I have made these particular muffins many times. Only once did I fail, omitting the leavening completely and turning out dense disks of nutmeg-y goodness. I still call them my fail muffins in a somewhat affectionate way. (I think it was the time after that when I was making Betty Crocker coffee cake that I managed to triple the baking powder when doubling the recipe. That was the day I learned how to clean an oven. Also, all the new recipes use Bisquik. Much as I love the stuff, it does not belong in coffee cake.)
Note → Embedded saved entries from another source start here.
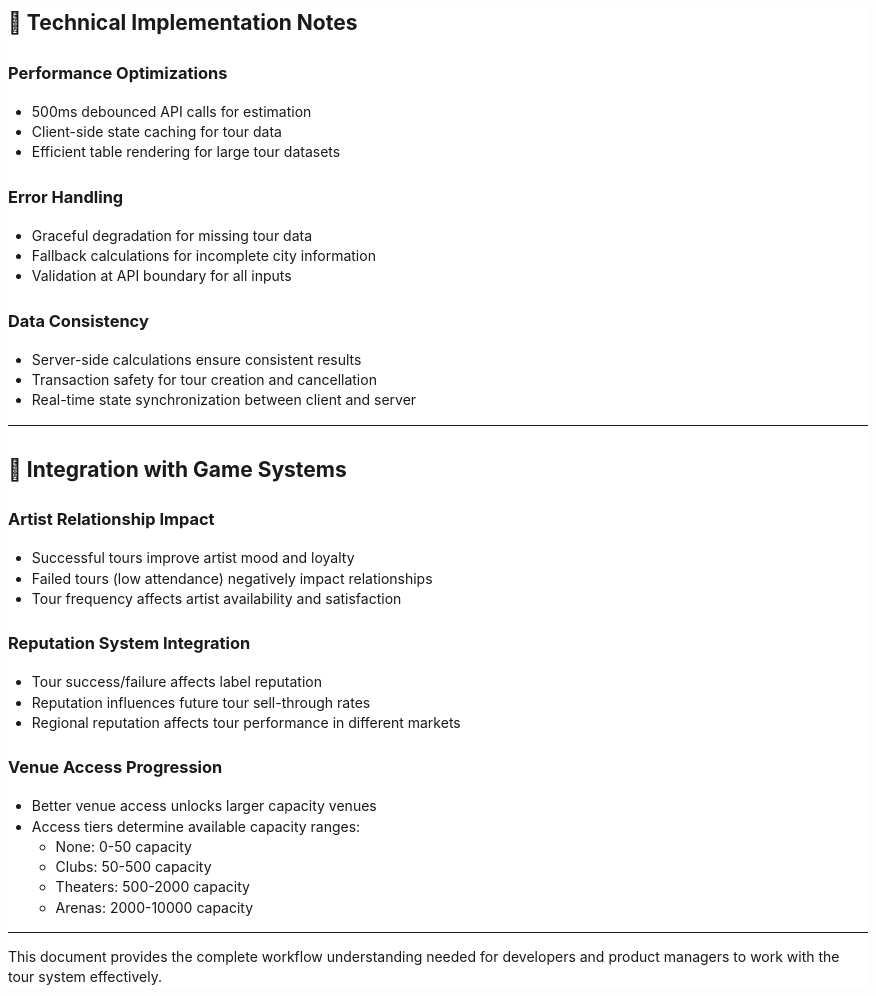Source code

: 
## 🔧 **Technical Implementation Notes**

### **Performance Optimizations**
- 500ms debounced API calls for estimation
- Client-side state caching for tour data
- Efficient table rendering for large tour datasets

### **Error Handling**
- Graceful degradation for missing tour data
- Fallback calculations for incomplete city information
- Validation at API boundary for all inputs

### **Data Consistency**
- Server-side calculations ensure consistent results
- Transaction safety for tour creation and cancellation
- Real-time state synchronization between client and server

---

## 🎵 **Integration with Game Systems**

### **Artist Relationship Impact**
- Successful tours improve artist mood and loyalty
- Failed tours (low attendance) negatively impact relationships
- Tour frequency affects artist availability and satisfaction

### **Reputation System Integration**
- Tour success/failure affects label reputation
- Reputation influences future tour sell-through rates
- Regional reputation affects tour performance in different markets

### **Venue Access Progression**
- Better venue access unlocks larger capacity venues
- Access tiers determine available capacity ranges:
  - None: 0-50 capacity
  - Clubs: 50-500 capacity
  - Theaters: 500-2000 capacity
  - Arenas: 2000-10000 capacity

---

This document provides the complete workflow understanding needed for developers and product managers to work with the tour system effectively.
But, per the usual, I make them… a little differently.

Muffin ingredients:
1/3 cup shortening
1/2 cup sugar
1 egg
1.5 cups Gold Medal™ all-purpose flour
1.5 teaspoons baking powder
1/2 teaspoon salt
1/2 teaspoon ground nutmeg (or 3/4 or a full teaspoon. I like ’em nutmeg-y.)
1/2 cup milk

Topping:
1/2 cup sugar
1 teaspoon ground cinnamon (or 1.5 or 2 teaspoons. I like ’em cinnamon-y.)
1/2 cup butter or margarine, melted (1/4 cup is usually plenty, I find)

Directions
Heat oven to 350ºF. Grease 15 medium muffin cups, 2 1/2×1 1/4 inches.
Mix shortening, 1/2 cup sugar and the egg throughly in large bowl. Stir in flour, baking powder, salt and nutmeg alternately with milk. Divide batter evenly among muffin cups.
Bake 20 to 25 minutes or until golden brown.
Mix 1/2 cup sugar and the cinnamon. brush tops of hot muffins immediately with melted butter, then dunk thoroughly in sugar-cinnamon mixture. Serve hot.

My dad, however, is the champion of eating these muffins. He will cut off the top and eat it, then put the left over cinnamon and sugar on it. This is a good idea.